Tales of the uncanny

Loretta Lux, Dorothea, 2001

Children are weird. Well, in the world of Loretta Lux they are anyway. It’s hard to work out exactly what’s wrong, but clearly something’s up. It’s partly the washed out colours but there’s definitely more. These children don’t seem entirely real. They have a doll-like quality and though they lack the telltale golden eyes, there is perhaps something of the Midwitch Cuckoos about them. At very least, they seem to be in a trance of some sort.

The Fish, 2003

The child in The Fish looks somehow frozen in that time and place. The picture is altogether a strange one. As is the case with most of Lux’s images, the location and the girl don’t quite seem to fit one another and put together they suggest a curious narrative. What is the role of the bath? Where has the child found the fish? The whole scene is uncomfortably static.

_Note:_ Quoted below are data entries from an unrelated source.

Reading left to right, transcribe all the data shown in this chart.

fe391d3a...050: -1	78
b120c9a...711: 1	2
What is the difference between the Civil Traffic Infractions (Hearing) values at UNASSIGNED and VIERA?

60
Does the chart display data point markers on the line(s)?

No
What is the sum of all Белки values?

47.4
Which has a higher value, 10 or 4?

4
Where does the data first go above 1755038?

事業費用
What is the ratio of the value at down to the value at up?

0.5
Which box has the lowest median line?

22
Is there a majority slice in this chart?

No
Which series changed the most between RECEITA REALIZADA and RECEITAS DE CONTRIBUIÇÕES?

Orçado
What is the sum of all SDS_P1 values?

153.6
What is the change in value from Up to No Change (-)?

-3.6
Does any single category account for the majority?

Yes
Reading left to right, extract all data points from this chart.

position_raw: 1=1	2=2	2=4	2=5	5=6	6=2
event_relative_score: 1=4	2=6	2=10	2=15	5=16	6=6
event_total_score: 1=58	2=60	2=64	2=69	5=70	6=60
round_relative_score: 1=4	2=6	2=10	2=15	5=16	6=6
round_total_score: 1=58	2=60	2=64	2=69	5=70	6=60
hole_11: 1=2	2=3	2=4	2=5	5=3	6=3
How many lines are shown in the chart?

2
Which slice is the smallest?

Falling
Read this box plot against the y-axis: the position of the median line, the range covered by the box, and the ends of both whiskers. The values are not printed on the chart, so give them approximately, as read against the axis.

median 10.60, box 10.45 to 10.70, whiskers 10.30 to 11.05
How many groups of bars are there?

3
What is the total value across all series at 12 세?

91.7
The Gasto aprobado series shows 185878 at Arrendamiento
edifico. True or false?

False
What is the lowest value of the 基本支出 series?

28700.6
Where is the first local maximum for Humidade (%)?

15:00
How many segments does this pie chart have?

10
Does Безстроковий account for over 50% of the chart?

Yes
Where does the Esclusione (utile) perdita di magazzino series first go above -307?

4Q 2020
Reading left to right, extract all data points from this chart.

Lux constructs her pictures carefully to create strange unrealities, an uncanny world. Though on one level they are portraits, they tell nothing of the children who have modelled for them. Features are adjusted so that nothing fits quite convoncingly; backgrounds are added in in post-production. This is photography, but it’s also fiction.

The Walk, 2004

The girls in The Walk are dressed in strangely formal clothes unsuited for a walk in the country. Though the position of their feet suggests walking, it’s hard to see them as anything other than still. Though the colours are muted, the girls’ hair and shoes provide a contrast that punctures the uniformity of the rest of the colour palette.

At the Window, 2004

Both the composition and the use of colour seem very painterly so it comes as no great unsurprise that Lux trained as a painter, switching later to working with photography. For me, the pictures are all the stronger for their use of a medium that we still see as carrying some level of truth. There is reality here, but not as we know it and it’s all the more strange for that.

7 thoughts on “Tales of the uncanny

  1. Very interesting works. Perhaps they are descriptive of a young child’s experience of the world – what I mean is the images contain simple elements rendered in extreme detail, but the backgrounds seem strangely empty. Like a child telling a story.

    • That’s an interesting analysis; the combination of the lack of information in the backgrounds and the apparent self-absorption of the children does help to bring us into their space.